Clauson’s Gift of Life And Its Impact on Organ Donation


A champion dirt-track racer’s death is hitting the racing community hard, but you may not know Bryan Clauson saved the lives of five people. 

Clauson died after a crash in a Kansas race last weekend. The 27-year-old was on pace to compete in 200 races this year. He had 27 victories in 116 starts, and led three laps in the Indianapolis 500 in May.

There is hope that his name and record will bring more attention to his last gift of life. 

A four-time USAC national champion, Clauson was aiming to become the winningest driver in series history.  Clauson was leading the race last weekend, but he never made it to the finish line.

“It was a shock to so many people that that happened, because he was so well-known,” Cary Wencil, Hospital Liason for LifeSource, said.

His family says he will live on.  On social media, they posted that Clauson was a donor, and his organs saved at least five people.

“You will never meet anyone who is more appreciative of their life than someone who was at death’s door and all of a sudden gets to get up in the morning,” Wencil said. 

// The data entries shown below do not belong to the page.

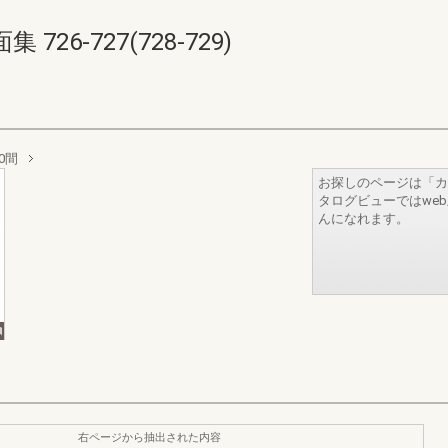
6-727(728-729)
0間
お探しのページは「カ
タログビューではwe
んになれます。
右ページから抽出された内容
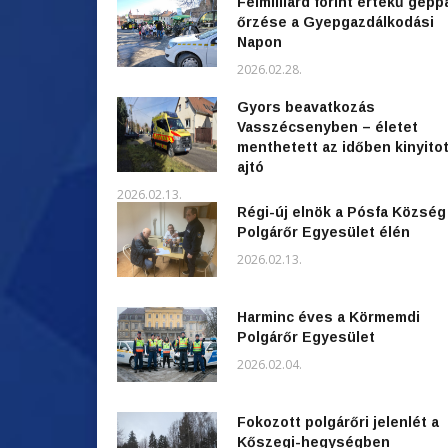
Félmilliárd forint értékű gépp
őrzése a Gyepgazdálkodási
Napon
2026.02.28.
Gyors beavatkozás
Vasszécsenyben – életet
menthetett az időben kinyitot
ajtó
2026.02.13.
Régi-új elnök a Pósfa Község
Polgárőr Egyesület élén
2026.02.13.
Harminc éves a Körmemdi
Polgárőr Egyesület
2026.02.04.
Fokozott polgárőri jelenlét a
Kőszegi-hegységben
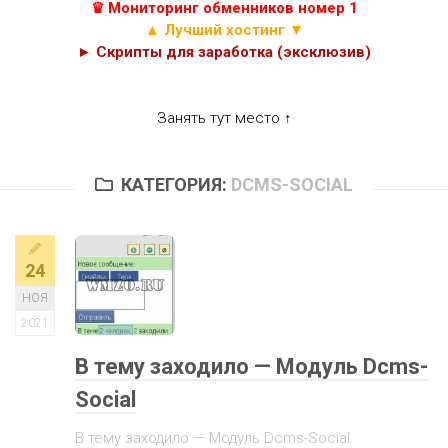
♛ Мониторинг обменников номер 1
▲ Лучший хостинг ▼
► Скрипты для заработка (эксклюзив)
Занять тут место ↑
КАТЕГОРИЯ:
DCMS-SOCIAL
24
НОЯ
2021
В тему заходило — Модуль Dcms-
Social
В тему заходило — Модуль Dcms-Social.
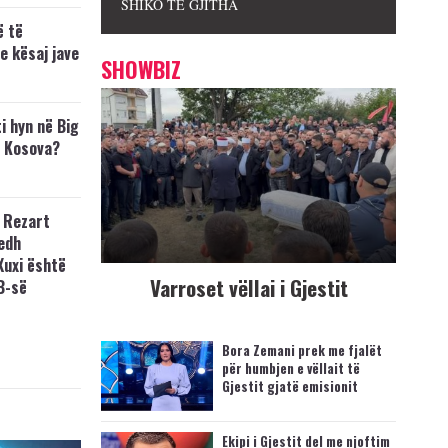
SHIKO TË GJITHA
ë të
e kësaj jave
SHOWBIZ
i hyn në Big
p Kosova?
 Rezart
edh
Xuxi është
Varroset vëllai i Gjestit
B-së
Bora Zemani prek me fjalët
për humbjen e vëllait të
Gjestit gjatë emisionit
Ekipi i Gjestit del me njoftim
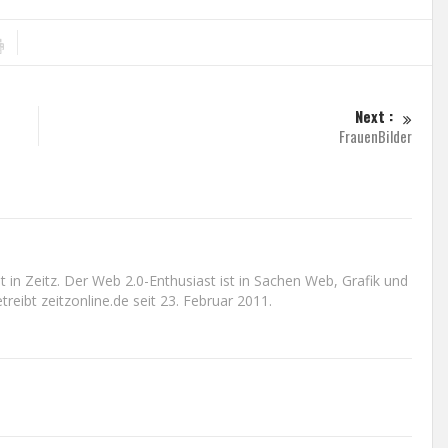
Next :
FrauenBilder
n Zeitz. Der Web 2.0-Enthusiast ist in Sachen Web, Grafik und
reibt zeitzonline.de seit 23. Februar 2011.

This type of gift is priceless, but Wencil says Clauson’s high profile status adds even more value. 

“I think when somebody who is well-known, famous, followed, adored, idolized says that this person was an organ donor; it shows people there is this ability to continue on beyond your life,” Wencil said.

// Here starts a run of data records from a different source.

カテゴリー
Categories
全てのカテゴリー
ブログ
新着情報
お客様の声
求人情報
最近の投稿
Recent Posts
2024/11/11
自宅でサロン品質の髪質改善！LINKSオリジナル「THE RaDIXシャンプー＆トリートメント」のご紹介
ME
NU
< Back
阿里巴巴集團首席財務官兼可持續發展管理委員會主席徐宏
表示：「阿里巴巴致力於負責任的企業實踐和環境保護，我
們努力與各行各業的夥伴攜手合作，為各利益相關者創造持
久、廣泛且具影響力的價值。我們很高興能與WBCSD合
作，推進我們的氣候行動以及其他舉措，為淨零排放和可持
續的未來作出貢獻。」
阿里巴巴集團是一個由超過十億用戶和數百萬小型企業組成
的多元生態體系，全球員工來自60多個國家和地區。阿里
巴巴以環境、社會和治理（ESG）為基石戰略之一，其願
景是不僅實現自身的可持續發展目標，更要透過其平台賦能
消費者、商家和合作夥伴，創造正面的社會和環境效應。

Wencil says there’s usually a spike in registered donors after someone in the public spotlight helps whittle down the list of 120,000 people waiting for transplants in the U.S. 

“If everyone who could be a donor would be a donor, we could eliminate — not just decrease — but eliminate the waiting list,” Wencil said.

Bryan Clauson reached the finish line of his life.  Thanks to his generosity, other people will get a few extra miles.